Zadikka tiene trece años. Es una de las criaturas más hermosas de este mundo. Una cinta ciñe su frente a modo de diadema y le sujeta el cabello oscuro: peinado de niña pequeña pasado de moda a la vez que cabecita nubia. Ojos de animal manso, grandes y de color canela, en un semblante delicadamente moreno. El arranque de la nariz es ancho, como si tuviera que abrir al máximo los orificios para poder respirar. Olfatea con avidez. Su voz es cariñosa, zalamera, infantilmente extasiada. Sus labios, levemente prominentes, tienen la forma de un capullo en flor y recuerdan el gesto de las bellísimas hijas de Ajnatón. La barbilla insinúa una obstinación pueril, el cuello es muy esbelto y la nuca se inclina en ademán de leve altivez y leve aflicción. Es más niña de lo que sus años indican, pero mucho más seria, atenta, hermética y cariñosa de lo que corresponde a su edad. Uno la contempla siempre con renovada fascinación.
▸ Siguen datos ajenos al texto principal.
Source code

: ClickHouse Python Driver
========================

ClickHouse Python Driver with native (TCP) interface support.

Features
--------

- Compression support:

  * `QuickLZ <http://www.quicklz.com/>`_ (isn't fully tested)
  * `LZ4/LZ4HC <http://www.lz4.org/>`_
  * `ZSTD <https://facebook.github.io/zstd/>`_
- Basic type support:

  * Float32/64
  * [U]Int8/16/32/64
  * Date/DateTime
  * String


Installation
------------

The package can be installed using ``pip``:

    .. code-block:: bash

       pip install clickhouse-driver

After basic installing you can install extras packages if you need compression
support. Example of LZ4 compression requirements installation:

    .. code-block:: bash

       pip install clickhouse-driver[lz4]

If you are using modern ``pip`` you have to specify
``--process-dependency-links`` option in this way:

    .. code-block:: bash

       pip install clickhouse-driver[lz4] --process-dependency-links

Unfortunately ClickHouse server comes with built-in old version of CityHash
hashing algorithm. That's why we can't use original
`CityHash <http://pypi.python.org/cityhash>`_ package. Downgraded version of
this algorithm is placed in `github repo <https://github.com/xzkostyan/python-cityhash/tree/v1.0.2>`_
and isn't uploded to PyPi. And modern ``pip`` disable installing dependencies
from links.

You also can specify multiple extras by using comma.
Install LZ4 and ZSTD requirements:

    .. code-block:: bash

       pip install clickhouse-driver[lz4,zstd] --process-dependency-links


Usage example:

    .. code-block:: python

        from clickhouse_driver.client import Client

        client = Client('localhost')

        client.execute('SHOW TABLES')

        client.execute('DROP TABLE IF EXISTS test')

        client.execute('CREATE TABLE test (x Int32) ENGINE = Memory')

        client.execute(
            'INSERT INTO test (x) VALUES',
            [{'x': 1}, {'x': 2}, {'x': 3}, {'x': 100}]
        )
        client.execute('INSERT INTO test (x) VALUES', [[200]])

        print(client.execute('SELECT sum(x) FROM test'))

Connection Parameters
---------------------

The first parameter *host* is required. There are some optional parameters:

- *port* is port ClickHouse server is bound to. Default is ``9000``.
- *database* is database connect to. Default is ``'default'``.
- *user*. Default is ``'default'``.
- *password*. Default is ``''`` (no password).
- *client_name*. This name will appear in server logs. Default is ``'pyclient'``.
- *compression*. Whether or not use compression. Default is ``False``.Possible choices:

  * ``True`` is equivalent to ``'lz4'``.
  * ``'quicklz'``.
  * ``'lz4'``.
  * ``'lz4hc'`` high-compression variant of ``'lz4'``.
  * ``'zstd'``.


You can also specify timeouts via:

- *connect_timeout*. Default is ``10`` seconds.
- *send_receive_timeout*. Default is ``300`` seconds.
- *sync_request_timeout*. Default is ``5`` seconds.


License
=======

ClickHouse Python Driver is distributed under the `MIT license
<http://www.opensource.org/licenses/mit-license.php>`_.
La hermana mayor de Zadikka estaba tumbada junto a mí, bajo un gran árbol. Nos habían traído cojines y agua helada en vasos empañados.
—Me marcho —le digo.
—¿Vas a encontrarte con tus amigos ingleses?
—Sí. Voy a su campamento, al valle de Lahr.
—¿Cuándo te vas?
—Mañana.
Guardamos silencio durante un rato. Desde la cancha de tenis se oían gritos y los golpes secos de las bolas.
—¿Y si vuelves a tener fiebre allá arriba?
Me quedé mirándola. Se apoyaba en los codos y el pelo le caía por la cara, lacio y recto como una bandera. Era hermosa, pero no tenía ningún parecido con su pequeña hermanastra. Me acordé de que por sus venas corría sangre circasiana y árabe. Contemplé su cara demasiado pálida, marcada por la languidez, y el brillo febril de sus ojos.
—¿Y tú? —pregunté.
—He dejado de tomarme la temperatura —dijo—, al fin y al cabo siempre tengo fiebre. Pero en mi caso es distinto. En mi caso no hay nada que hacer.
—Este clima te sienta mal —dije.
Se encogió de hombros.
—Nos sienta mal a todos —dijo—, pero yo no puedo subir al valle de Lahr. No resistiría ni siquiera el viaje.
—¿No deberías intentarlo al menos?
Me pasó suavemente la mano por la boca.
—No insistas —dijo—, verás como allá arriba te sentirás muy bien.